* **WHAT YOU HAVE TO DO**:
Reproduce only the lines between the one containing "Aunque me gustaría que" and the one containing "Francamente, no le veo e", inclusive, substituting "hortalizas" for "verduras" and leaving everything else unchanged.

*** Opening MATERIAL TO PROCESS ***

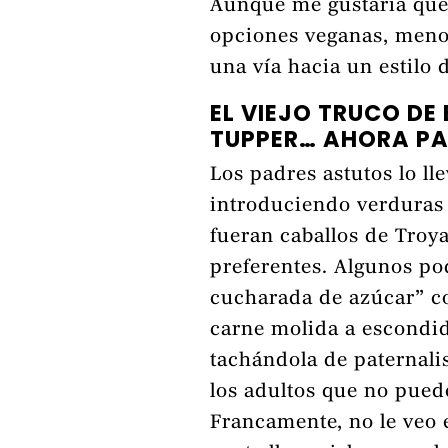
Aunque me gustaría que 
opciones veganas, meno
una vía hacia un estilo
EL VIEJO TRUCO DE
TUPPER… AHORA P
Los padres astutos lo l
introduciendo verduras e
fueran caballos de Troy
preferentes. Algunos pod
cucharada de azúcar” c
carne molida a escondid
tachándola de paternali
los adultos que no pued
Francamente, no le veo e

*** Closing MATERIAL TO PROCESS ***
*** Opening MATERIAL TO PROCESS ***

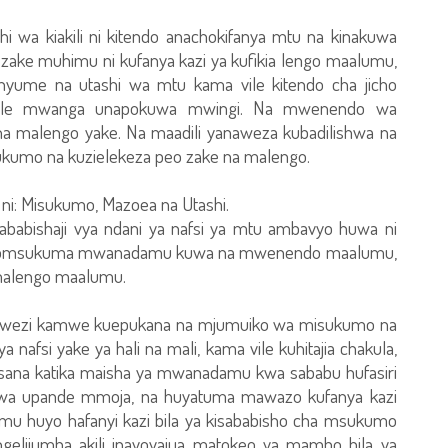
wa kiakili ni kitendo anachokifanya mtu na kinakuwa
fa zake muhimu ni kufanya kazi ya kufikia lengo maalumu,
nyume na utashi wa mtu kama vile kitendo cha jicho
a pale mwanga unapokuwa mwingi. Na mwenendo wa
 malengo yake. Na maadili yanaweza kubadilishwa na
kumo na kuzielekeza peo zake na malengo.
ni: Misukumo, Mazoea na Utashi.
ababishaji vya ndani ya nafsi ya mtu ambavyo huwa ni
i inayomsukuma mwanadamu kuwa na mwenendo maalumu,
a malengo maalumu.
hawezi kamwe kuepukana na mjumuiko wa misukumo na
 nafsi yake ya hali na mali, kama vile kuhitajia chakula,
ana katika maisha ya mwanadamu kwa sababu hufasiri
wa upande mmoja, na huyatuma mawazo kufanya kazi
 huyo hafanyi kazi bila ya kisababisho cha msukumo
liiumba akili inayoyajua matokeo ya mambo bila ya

*** Closing MATERIAL TO PROCESS ***

* **RESPONSE AREA**:
Aunque me gustaría que 
opciones veganas, meno
una vía hacia un estilo
EL VIEJO TRUCO DE
TUPPER… AHORA P
Los padres astutos lo l
introduciendo hortalizas e
fueran caballos de Troy
preferentes. Algunos pod
cucharada de azúcar” c
carne molida a escondid
tachándola de paternali
los adultos que no pued
Francamente, no le veo e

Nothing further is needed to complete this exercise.